I think that's fair. If more people were 'mostly organic', I'd be very happy. I don't use weedkillers, but now that the neighbours' cats have realised that the driveway is mostly full of edible weeds, and they're running the risk of being run over and glyphosate is becoming tempting..
I think that it would be hard to run an allotment where there are perennial weeds without glyphosphate, especially if there are brambles as there are on mine. Sometimes a thick mulch of carpet helps with some weeds but has the disadvantage of being slow and will not necessarily clobber the dreaded brambles. Persistent hoeing or dig 'em up are the only other options and the latter is certainly hard going. I have found that it is possible to compost perennial weeds successfully if you keep them in a black polythene sack for a time or even a bucket with no holes; they give up the ghost after a while especially in dry weather and it seems a pity to waste the humus.
Is there on organic moss killer for lawns? Or nearly organic? My lawn is half grass half moss, and it seems that the moss is winning more space every year.


Glyphosate kills thousends of frogs and tadpoles and their eggs, this is a well known scientific fact , so i advice you strongly , don't use that poison.
Depends how you use it. I read about enclosing weeds such as brambles in an open-ended plastic bag, then spraying with glyphosate. I tried that with the ones growing amongst shrubs. It worked well. I think 'mostly organic'is good enough.
If you like glyphosate, do some background reading on Monsanto. I wouldn't touch R***d U* with a bargepole.
I would be wary of using glyphosate on an area where animals might eat the treated plants. I have a 12 week old labrador puppy and would not use any chemical weed killer in the garden as he eats EVERYTHING! (He's very partial to my tomatoes!)It may not harm the soil but puppies and cats....? I'm not prepared to take the chance.
I have just taken on an allotment. At the moment im hand digging the whole 15 rods, mainly to get the bulk of the brambles, bindweed et al. out. But next year a very big tub of the best that money can buy. I dont mind breaking my back once not every year. nearly is good enough for me.

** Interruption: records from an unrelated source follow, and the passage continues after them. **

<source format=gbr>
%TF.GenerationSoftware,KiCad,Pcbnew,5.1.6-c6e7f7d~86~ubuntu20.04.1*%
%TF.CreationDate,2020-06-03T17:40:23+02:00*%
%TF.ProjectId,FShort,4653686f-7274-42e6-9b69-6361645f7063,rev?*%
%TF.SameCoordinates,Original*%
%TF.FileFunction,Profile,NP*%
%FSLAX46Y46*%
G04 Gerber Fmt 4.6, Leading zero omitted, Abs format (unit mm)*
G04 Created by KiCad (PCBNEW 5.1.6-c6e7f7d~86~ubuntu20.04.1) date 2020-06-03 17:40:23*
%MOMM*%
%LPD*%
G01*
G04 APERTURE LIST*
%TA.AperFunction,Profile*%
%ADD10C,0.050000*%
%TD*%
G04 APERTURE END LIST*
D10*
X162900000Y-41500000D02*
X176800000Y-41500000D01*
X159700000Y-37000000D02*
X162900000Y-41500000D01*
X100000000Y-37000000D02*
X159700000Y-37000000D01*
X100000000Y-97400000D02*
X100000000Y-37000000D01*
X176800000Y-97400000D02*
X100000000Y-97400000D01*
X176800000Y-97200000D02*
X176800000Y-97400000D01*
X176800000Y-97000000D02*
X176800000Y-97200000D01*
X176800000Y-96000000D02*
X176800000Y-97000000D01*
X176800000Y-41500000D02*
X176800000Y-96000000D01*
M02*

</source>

Glyphosate is a complicated molecule but it is made up entirely of carbon, hydrogen and oxygen, and breaks down into water and carbon dioxide. If you have animals, sprayed plants are safe once the spray has dried, so just keep them in til then. I too think 'mostly organic' is good enough. I don't use insectices or fungicides outside, but I have inherited vast tracts (well, a lot) of ground elder, bindweed and couch grass in my new garden. I've dug where I want the ground quickly but you won't get rid of bindweed by digging. I once (when my back was stronger) dug down to find how deep bindweed roots go. I gave up at about 4 feet. The bindweed kept going.

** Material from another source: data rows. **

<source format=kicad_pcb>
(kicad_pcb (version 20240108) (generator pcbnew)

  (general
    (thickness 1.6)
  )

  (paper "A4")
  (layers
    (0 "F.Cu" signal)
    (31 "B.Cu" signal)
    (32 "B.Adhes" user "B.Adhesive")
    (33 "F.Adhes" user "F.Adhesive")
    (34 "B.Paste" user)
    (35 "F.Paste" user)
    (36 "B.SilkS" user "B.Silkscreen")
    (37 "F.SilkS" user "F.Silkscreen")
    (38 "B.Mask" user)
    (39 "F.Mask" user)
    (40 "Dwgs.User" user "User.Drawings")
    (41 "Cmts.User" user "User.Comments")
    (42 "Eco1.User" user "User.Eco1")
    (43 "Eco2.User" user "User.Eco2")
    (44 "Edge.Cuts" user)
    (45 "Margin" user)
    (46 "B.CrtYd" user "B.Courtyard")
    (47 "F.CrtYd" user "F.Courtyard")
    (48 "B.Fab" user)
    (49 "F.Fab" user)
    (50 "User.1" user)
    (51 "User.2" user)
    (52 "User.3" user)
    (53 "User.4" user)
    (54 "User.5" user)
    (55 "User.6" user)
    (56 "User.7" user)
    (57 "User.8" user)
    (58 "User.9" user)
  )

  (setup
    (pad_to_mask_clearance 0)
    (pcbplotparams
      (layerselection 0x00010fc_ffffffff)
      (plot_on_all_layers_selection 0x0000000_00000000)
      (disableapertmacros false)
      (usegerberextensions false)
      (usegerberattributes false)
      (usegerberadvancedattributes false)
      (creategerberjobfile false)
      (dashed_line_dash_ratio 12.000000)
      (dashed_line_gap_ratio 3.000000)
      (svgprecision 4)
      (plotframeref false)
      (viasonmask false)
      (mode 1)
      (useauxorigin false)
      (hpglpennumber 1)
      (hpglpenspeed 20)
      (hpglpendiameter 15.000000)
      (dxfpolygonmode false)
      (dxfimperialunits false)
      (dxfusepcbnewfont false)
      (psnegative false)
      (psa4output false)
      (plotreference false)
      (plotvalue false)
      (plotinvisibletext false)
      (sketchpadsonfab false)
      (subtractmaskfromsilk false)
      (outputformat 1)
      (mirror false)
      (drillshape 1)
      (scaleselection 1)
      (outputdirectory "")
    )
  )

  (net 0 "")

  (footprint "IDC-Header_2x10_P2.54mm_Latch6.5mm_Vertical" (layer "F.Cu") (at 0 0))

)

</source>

l haven't sprayed anything as there seems to be those who say grow plants trongly, so l follow this path.
When Gardeners World Presenter Monty Don left the programme we were shown a 'Deja vu' of many past presenters. However the BBC seems to have 'Air brushed' the late Geoffrey smith out. his Series 'The World of Flowers' was, in my view , unmatched as the 'missing link' between Botany 7 gardening. Let us see a 'Re-Run' & make the series available to buy on DVD.

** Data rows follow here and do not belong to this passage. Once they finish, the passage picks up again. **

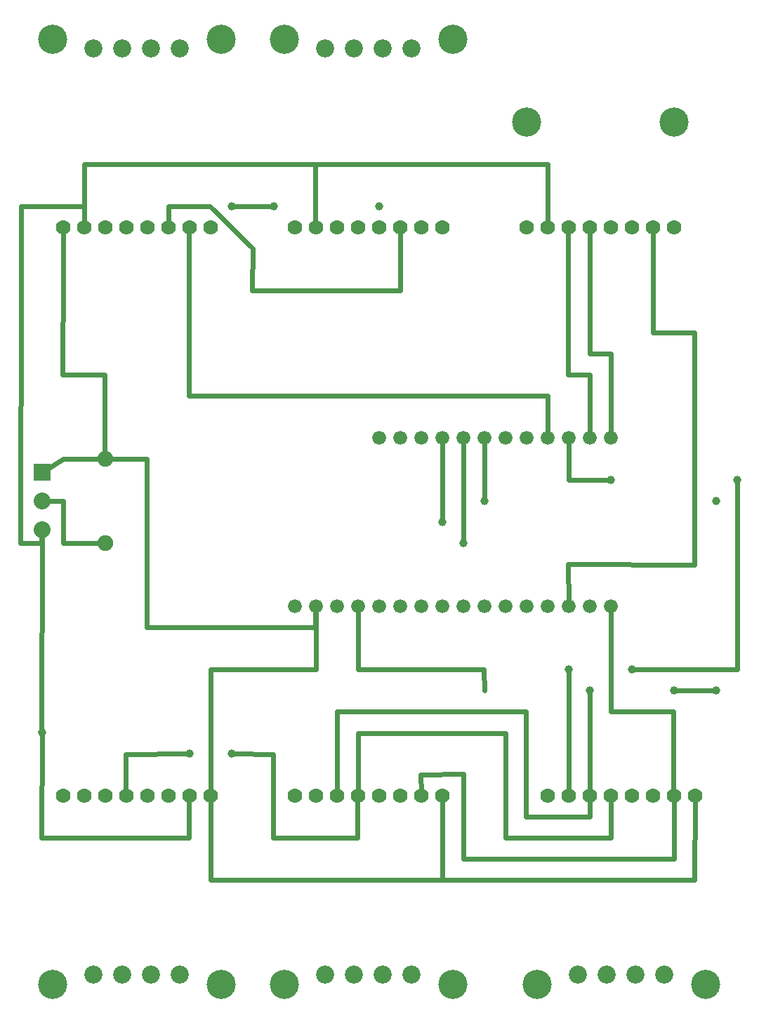
<source format=gbl>
G04 MADE WITH FRITZING*
G04 WWW.FRITZING.ORG*
G04 DOUBLE SIDED*
G04 HOLES PLATED*
G04 CONTOUR ON CENTER OF CONTOUR VECTOR*
%ASAXBY*%
%FSLAX23Y23*%
%MOIN*%
%OFA0B0*%
%SFA1.0B1.0*%
%ADD10C,0.066000*%
%ADD11C,0.039370*%
%ADD12C,0.075000*%
%ADD13C,0.086000*%
%ADD14C,0.138425*%
%ADD15C,0.070000*%
%ADD16C,0.080000*%
%ADD17R,0.080000X0.080000*%
%ADD18C,0.024000*%
%LNCOPPER0*%
G90*
G70*
G54D10*
X2864Y1911D03*
X2764Y1911D03*
X2664Y1911D03*
X2564Y1911D03*
X2464Y1911D03*
X2364Y1911D03*
X2264Y1911D03*
X2164Y1911D03*
X2064Y1911D03*
X1964Y1911D03*
X1864Y1911D03*
X1764Y1911D03*
X1664Y1911D03*
X1564Y1911D03*
X1464Y1911D03*
X1364Y1911D03*
X1764Y2711D03*
X1864Y2711D03*
X1964Y2711D03*
X2064Y2711D03*
X2164Y2711D03*
X2264Y2711D03*
X2364Y2711D03*
X2464Y2711D03*
X2564Y2711D03*
X2664Y2711D03*
X2764Y2711D03*
X2864Y2711D03*
G54D11*
X3464Y2511D03*
X3364Y1511D03*
X3364Y2411D03*
X2264Y2411D03*
X3164Y1511D03*
X2764Y1511D03*
X2964Y1611D03*
X2664Y1611D03*
X2864Y2511D03*
X1764Y3811D03*
X1264Y3811D03*
X164Y1311D03*
X2164Y2211D03*
X864Y1211D03*
X1064Y1211D03*
X2064Y2311D03*
G54D12*
X464Y2211D03*
X464Y2611D03*
G54D11*
X1064Y3811D03*
G54D13*
X1919Y161D03*
G54D14*
X2114Y116D03*
G54D13*
X1644Y161D03*
G54D15*
X2064Y1011D03*
X1964Y1011D03*
G54D14*
X1314Y116D03*
G54D15*
X1864Y1011D03*
X1764Y1011D03*
X1664Y1011D03*
X1564Y1011D03*
X1464Y1011D03*
X1364Y1011D03*
G54D13*
X1507Y161D03*
X1782Y161D03*
G54D15*
X2964Y3711D03*
G54D14*
X2464Y4211D03*
G54D15*
X2564Y3711D03*
X2764Y3711D03*
X3164Y3711D03*
X2464Y3711D03*
X2664Y3711D03*
X2864Y3711D03*
X3064Y3711D03*
G54D14*
X3164Y4211D03*
G54D13*
X819Y161D03*
G54D14*
X1014Y116D03*
G54D13*
X544Y161D03*
G54D15*
X964Y1011D03*
X864Y1011D03*
G54D14*
X214Y116D03*
G54D15*
X764Y1011D03*
X664Y1011D03*
X564Y1011D03*
X464Y1011D03*
X364Y1011D03*
X264Y1011D03*
G54D13*
X407Y161D03*
X682Y161D03*
G54D16*
X164Y2549D03*
X164Y2411D03*
X164Y2273D03*
X164Y2549D03*
X164Y2411D03*
X164Y2273D03*
G54D13*
X3119Y161D03*
G54D14*
X3314Y116D03*
G54D13*
X2844Y161D03*
G54D15*
X3264Y1011D03*
X3164Y1011D03*
G54D14*
X2514Y116D03*
G54D15*
X3064Y1011D03*
X2964Y1011D03*
X2864Y1011D03*
X2764Y1011D03*
X2664Y1011D03*
X2564Y1011D03*
G54D13*
X2707Y161D03*
X2982Y161D03*
X1508Y4561D03*
G54D14*
X1314Y4606D03*
G54D13*
X1783Y4561D03*
G54D15*
X1364Y3711D03*
X1464Y3711D03*
G54D14*
X2114Y4606D03*
G54D15*
X1564Y3711D03*
X1664Y3711D03*
X1764Y3711D03*
X1864Y3711D03*
X1964Y3711D03*
X2064Y3711D03*
G54D13*
X1920Y4561D03*
X1645Y4561D03*
X408Y4561D03*
G54D14*
X214Y4606D03*
G54D13*
X683Y4561D03*
G54D15*
X264Y3711D03*
X364Y3711D03*
G54D14*
X1014Y4606D03*
G54D15*
X464Y3711D03*
X564Y3711D03*
X664Y3711D03*
X764Y3711D03*
X864Y3711D03*
X964Y3711D03*
G54D13*
X820Y4561D03*
X545Y4561D03*
G54D17*
X164Y2549D03*
X164Y2549D03*
G54D18*
X3064Y3212D02*
X3064Y3691D01*
D02*
X3262Y3212D02*
X3064Y3212D01*
D02*
X264Y3511D02*
X264Y3691D01*
D02*
X3465Y1612D02*
X2971Y1611D01*
D02*
X2665Y2512D02*
X2664Y2691D01*
D02*
X2856Y2511D02*
X2665Y2512D01*
D02*
X3356Y1511D02*
X3171Y1511D01*
D02*
X2764Y1030D02*
X2764Y1503D01*
D02*
X2664Y1030D02*
X2664Y1603D01*
D02*
X3464Y2503D02*
X3465Y1612D01*
D02*
X1863Y3410D02*
X1864Y3410D01*
D02*
X1163Y3411D02*
X1863Y3410D01*
D02*
X862Y2910D02*
X1764Y2911D01*
D02*
X1665Y1612D02*
X1664Y1891D01*
D02*
X2263Y1612D02*
X1665Y1612D01*
D02*
X263Y3011D02*
X264Y3511D01*
D02*
X364Y3011D02*
X263Y3011D01*
D02*
X1963Y1111D02*
X1963Y1112D01*
D02*
X1964Y1030D02*
X1963Y1111D01*
D02*
X2164Y2219D02*
X2164Y2691D01*
D02*
X563Y1209D02*
X856Y1211D01*
D02*
X563Y1030D02*
X563Y1209D01*
D02*
X2064Y2319D02*
X2064Y2691D01*
D02*
X662Y2610D02*
X365Y2610D01*
D02*
X3164Y1013D02*
X3165Y1030D01*
D02*
X3164Y712D02*
X3164Y1013D01*
D02*
X2165Y712D02*
X3164Y712D01*
D02*
X2165Y1113D02*
X2165Y712D01*
D02*
X1963Y1112D02*
X2165Y1113D01*
D02*
X1463Y1812D02*
X662Y1812D01*
D02*
X1463Y1912D02*
X1463Y1812D01*
D02*
X1457Y1929D02*
X1463Y1912D01*
D02*
X2664Y1930D02*
X2663Y2110D01*
D02*
X764Y3730D02*
X765Y3811D01*
D02*
X963Y3811D02*
X1164Y3610D01*
D02*
X765Y3811D02*
X963Y3811D01*
D02*
X1864Y3410D02*
X1864Y3691D01*
D02*
X1164Y3610D02*
X1163Y3411D01*
D02*
X365Y2610D02*
X446Y2611D01*
D02*
X662Y1812D02*
X662Y2610D01*
D02*
X2663Y2110D02*
X3262Y2109D01*
D02*
X163Y2253D02*
X163Y2212D01*
D02*
X63Y2212D02*
X63Y2710D01*
D02*
X65Y3811D02*
X365Y3811D01*
D02*
X365Y4011D02*
X364Y3730D01*
D02*
X1463Y3730D02*
X1463Y4011D01*
D02*
X1463Y4011D02*
X365Y4011D01*
D02*
X1463Y4011D02*
X1463Y3730D01*
D02*
X2564Y3730D02*
X2564Y4011D01*
D02*
X2564Y4011D02*
X1463Y4011D01*
D02*
X3262Y2109D02*
X3262Y3212D01*
D02*
X163Y2212D02*
X63Y2212D01*
D02*
X64Y3011D02*
X65Y3811D01*
D02*
X63Y2710D02*
X64Y3011D01*
D02*
X365Y3811D02*
X364Y3730D01*
D02*
X264Y2611D02*
X181Y2559D01*
D02*
X264Y2212D02*
X264Y2411D01*
D02*
X862Y812D02*
X863Y991D01*
D02*
X1263Y1209D02*
X1071Y1211D01*
D02*
X1263Y812D02*
X1263Y1209D01*
D02*
X1663Y812D02*
X1263Y812D01*
D02*
X1663Y991D02*
X1663Y812D01*
D02*
X164Y2253D02*
X163Y1311D01*
D02*
X163Y1311D02*
X156Y1313D01*
D02*
X264Y2411D02*
X184Y2411D01*
D02*
X446Y2211D02*
X264Y2212D01*
D02*
X446Y2611D02*
X264Y2611D01*
D02*
X1071Y3811D02*
X1256Y3811D01*
D02*
X162Y812D02*
X862Y812D01*
D02*
X164Y1303D02*
X162Y812D01*
D02*
X2864Y3112D02*
X2864Y2730D01*
D02*
X2764Y3691D02*
X2764Y3112D01*
D02*
X2764Y3112D02*
X2864Y3112D01*
D02*
X2764Y3011D02*
X2663Y3011D01*
D02*
X2663Y3011D02*
X2663Y3712D01*
D02*
X2764Y2730D02*
X2764Y3011D01*
D02*
X2663Y3712D02*
X2661Y3730D01*
D02*
X1464Y1611D02*
X1464Y1891D01*
D02*
X964Y612D02*
X964Y1611D01*
D02*
X3263Y612D02*
X2064Y612D01*
D02*
X2064Y612D02*
X964Y612D01*
D02*
X2064Y991D02*
X2064Y612D01*
D02*
X964Y1611D02*
X1464Y1611D01*
D02*
X1464Y1611D02*
X1464Y1891D01*
D02*
X964Y1030D02*
X964Y1611D01*
D02*
X964Y1611D02*
X1464Y1611D01*
D02*
X1564Y1410D02*
X2462Y1410D01*
D02*
X2462Y1410D02*
X2462Y911D01*
D02*
X2764Y911D02*
X2764Y991D01*
D02*
X1665Y1309D02*
X1664Y1030D01*
D02*
X2365Y1309D02*
X1665Y1309D01*
D02*
X2365Y810D02*
X2365Y1309D01*
D02*
X2864Y991D02*
X2864Y810D01*
D02*
X2864Y810D02*
X2365Y810D01*
D02*
X2064Y612D02*
X2064Y991D01*
D02*
X3264Y991D02*
X3263Y612D01*
D02*
X2564Y2910D02*
X2564Y2730D01*
D02*
X1764Y2911D02*
X2564Y2910D01*
D02*
X863Y3691D02*
X862Y2910D01*
D02*
X2264Y1511D02*
X2263Y1612D01*
D02*
X446Y2609D02*
X462Y2611D01*
D02*
X3163Y1410D02*
X2864Y1410D01*
D02*
X3163Y1030D02*
X3163Y1410D01*
D02*
X2864Y1410D02*
X2864Y1891D01*
D02*
X2462Y911D02*
X2764Y911D01*
D02*
X1564Y1030D02*
X1564Y1410D01*
D02*
X462Y3011D02*
X364Y3011D01*
D02*
X462Y2611D02*
X462Y3011D01*
D02*
X2264Y2691D02*
X2264Y2419D01*
G04 End of Copper0*
M02*
</source>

i sprayed my lawn with some weedkiller ,sorry cant remember the name of it,its made all my grass brown, help, will it grow back next yr, ,it was full of moss, i thought it would get rid of the moss, now my lawn which is about 20ft x 8 is a right mess.the only thing alive is weeds comeing back up
I recommend people get better informed about pesticides and weedkillers generally. There is so much inf on the net, there's no excuse for ignorance now. We need to relax about 'weeds' more & welcome biodiversity. We are leaving our back lawn to become a meadow, and have trefoils, selfheal, clover and vetches in it - lovely.


I'm with you there! As the years passed more and more rapidly I found it increasingly difficult to cope with hours of grass-cutting every week, and mowers that were for ever breaking down, so ,as I prefer biodiversity anyway, I decided to get rid of my three lawns and do some more interesting gardening. Glyphosate was the answer and I still can grow broad beans free of blackfly and seldom have any other pests, because the wildlife has not been affected.